Provided text |

Court of Appeals of Tennessee. Middle Section, at Nashville
Sep 30, 1985
698 S.W.2d 347 (Tenn. Ct. App. 1985)

Opinion

June 14, 1985. Application for Permission to Appeal Denied by Supreme Court September 30, 1985.

Clarence Evans, Nashville, for petitioner-appellant.

Henry Walker, Nashville, for respondent-appellee.

William R. O'Bryan, Jr., Trabue, Sturdivant DeWitt, Nashville, for intervenor appellee, Murfreesboro Freight Line Co., Inc.

Robert L. Baker, Buck, Baker Bramlett, Nashville, for intervenor appellee, Averitt Express, Inc.


OPINION


This is an appeal by Service Transport, Inc. (Service) from the judgment of the Chancery Court for Davidson County upholding the denial by the Tennessee Public Service Commission (Commission) of transfer of certain motor carrier authority from Service to Hohenwald Truck Lines, Inc. (HTL).

The facts pertinent to our inquiry are as follows:

Murfreesboro Freight Lines (MFL) held Certificates of Authority to carry general commodities between Murfreesboro and Nashville and Nashville and Memphis.

MFL ceased operations on September 3, 1982, and on September 24, 1982, filed a petition in bankruptcy in the U.S. Bankruptcy Court for the Middle District of Tennessee. Among its assets were the Certificates of Authority granted by the Commission.

Records shown |
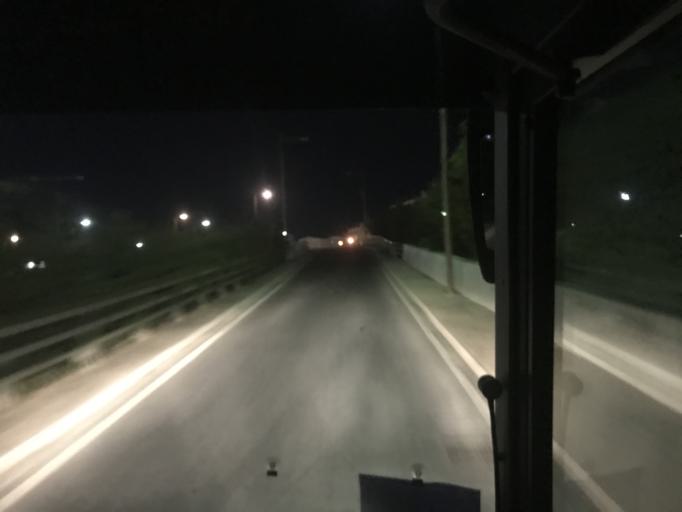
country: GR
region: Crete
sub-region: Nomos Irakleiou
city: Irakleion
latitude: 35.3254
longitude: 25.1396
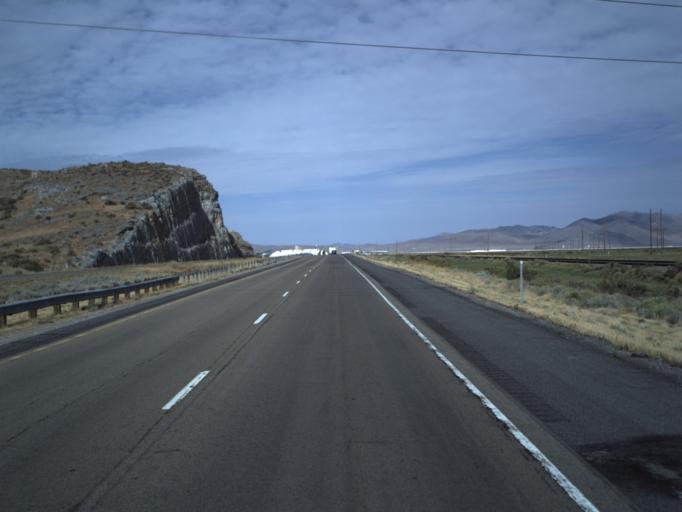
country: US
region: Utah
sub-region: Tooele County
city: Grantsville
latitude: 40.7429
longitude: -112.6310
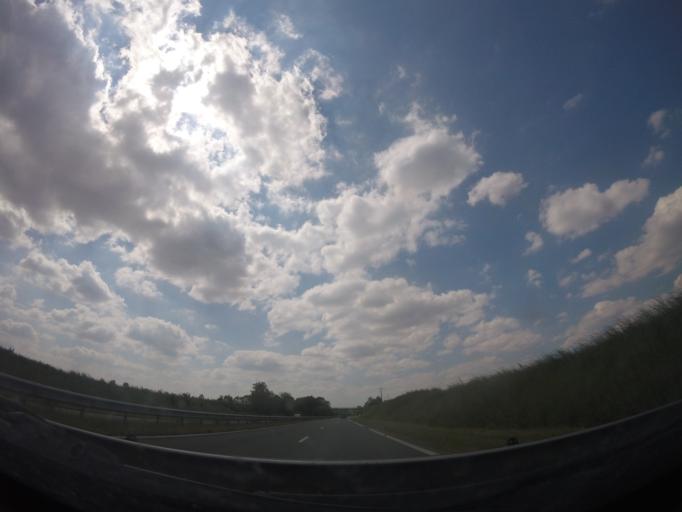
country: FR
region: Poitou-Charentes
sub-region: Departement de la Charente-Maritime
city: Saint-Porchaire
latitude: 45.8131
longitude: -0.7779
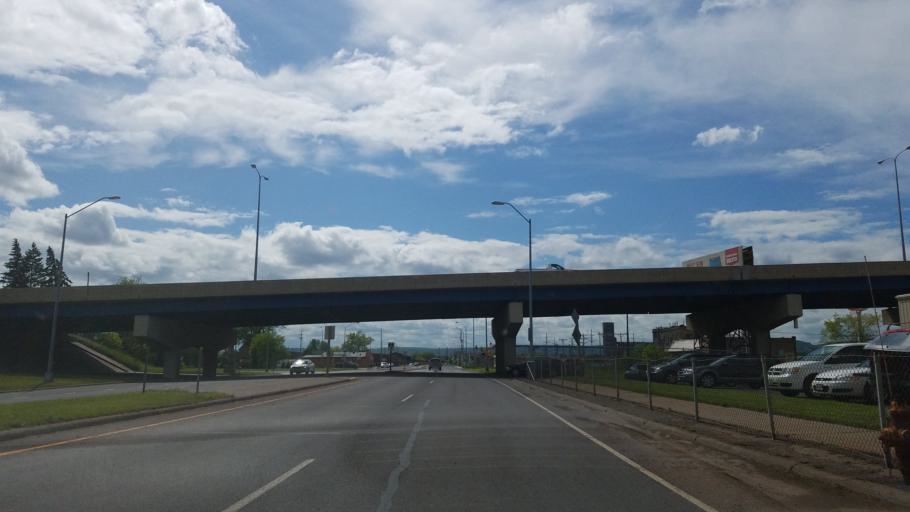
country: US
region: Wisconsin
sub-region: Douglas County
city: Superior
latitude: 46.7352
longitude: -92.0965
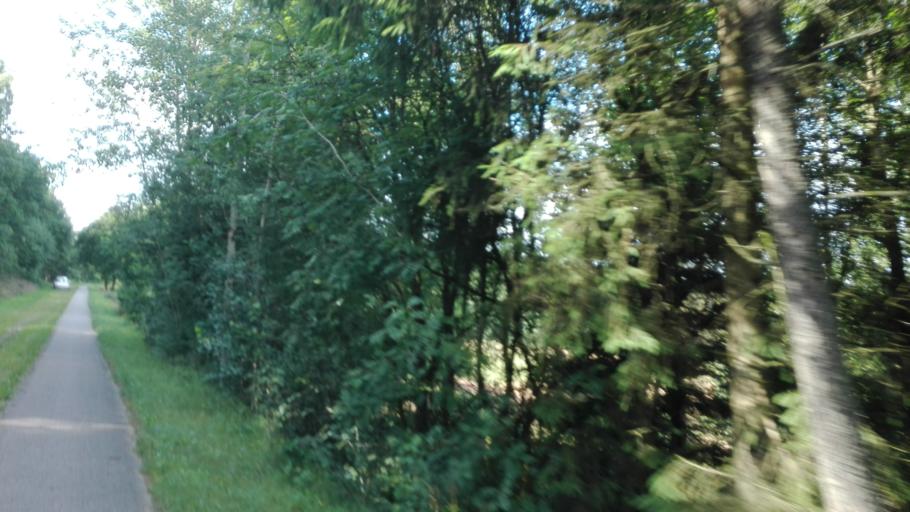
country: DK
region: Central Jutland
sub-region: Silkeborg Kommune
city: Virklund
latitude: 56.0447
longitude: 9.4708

Set of tasks |
a) According to the court opinion, on what date did Murfreesboro Freight Lines stop operating?
b) Name every attorney listed in the court opinion.
c) For each statement, say whether the court opinion supports it:
(i) Murfreesboro Freight Lines filed for bankruptcy in the U.S. Bankruptcy Court for the Middle District of Tennessee.
(ii) The Chancery Court for Davidson County reversed the Commission's denial of the transfer.
(iii) The Supreme Court denied the application for permission to appeal.

Correct answers |
a) September 3, 1982.

b)
Clarence Evans
Henry Walker
William R. O'Bryan, Jr.
Robert L. Baker

c)
(i) Yes: "filed a petition in bankruptcy in the U.S. Bankruptcy Court for the Middle District of Tennessee"
(ii) No: "upholding the denial by the Tennessee Public Service Commission (Commission) of transfer of certain motor carrier authority"
(iii) Yes: "Application for Permission to Appeal Denied by Supreme Court September 30, 1985."